Task item: The complete listing goes into the output exactly, without its pictures.

[Supplied information Boundary: Start]

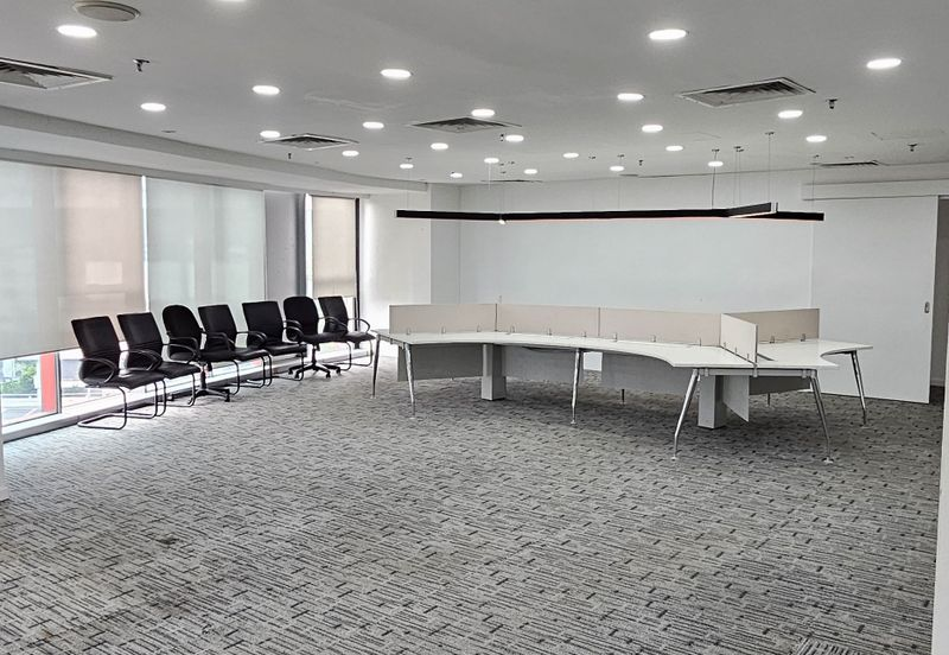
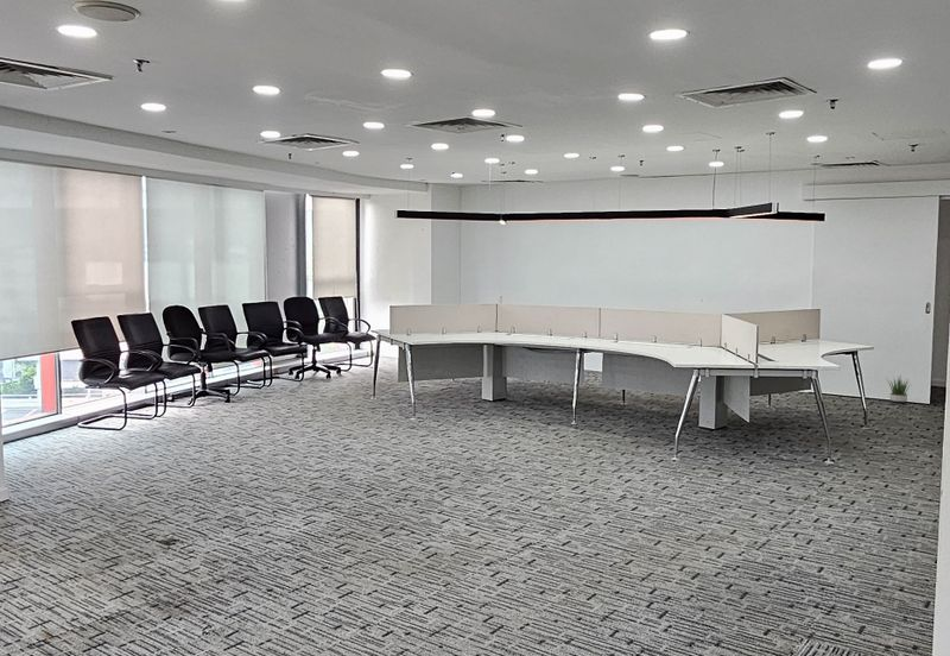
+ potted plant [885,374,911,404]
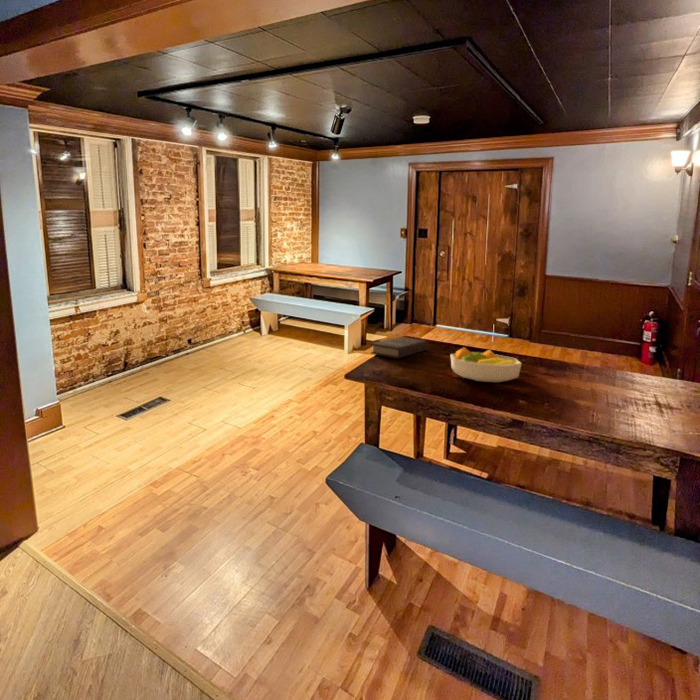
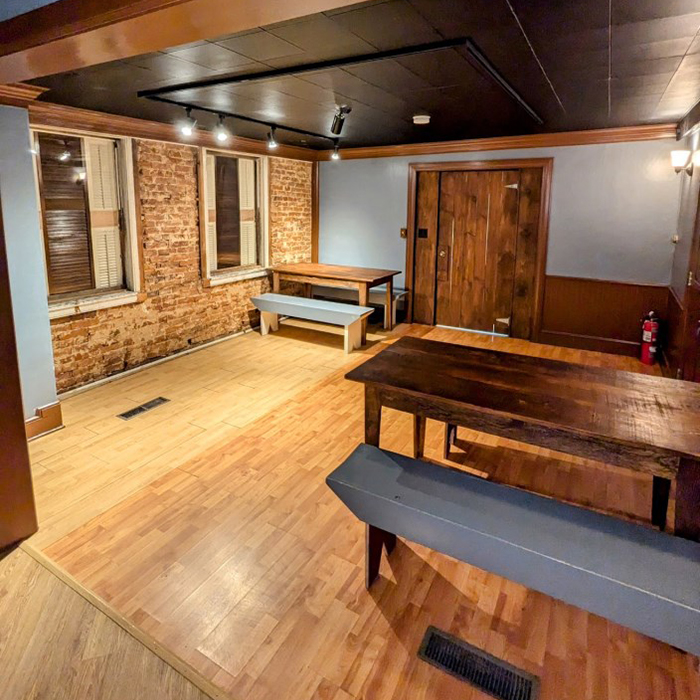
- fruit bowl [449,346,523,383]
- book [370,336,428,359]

[Supplied information Boundary: End]

Result for this exercise:
+ potted plant [885,374,911,404]
- fruit bowl [449,346,523,383]
- book [370,336,428,359]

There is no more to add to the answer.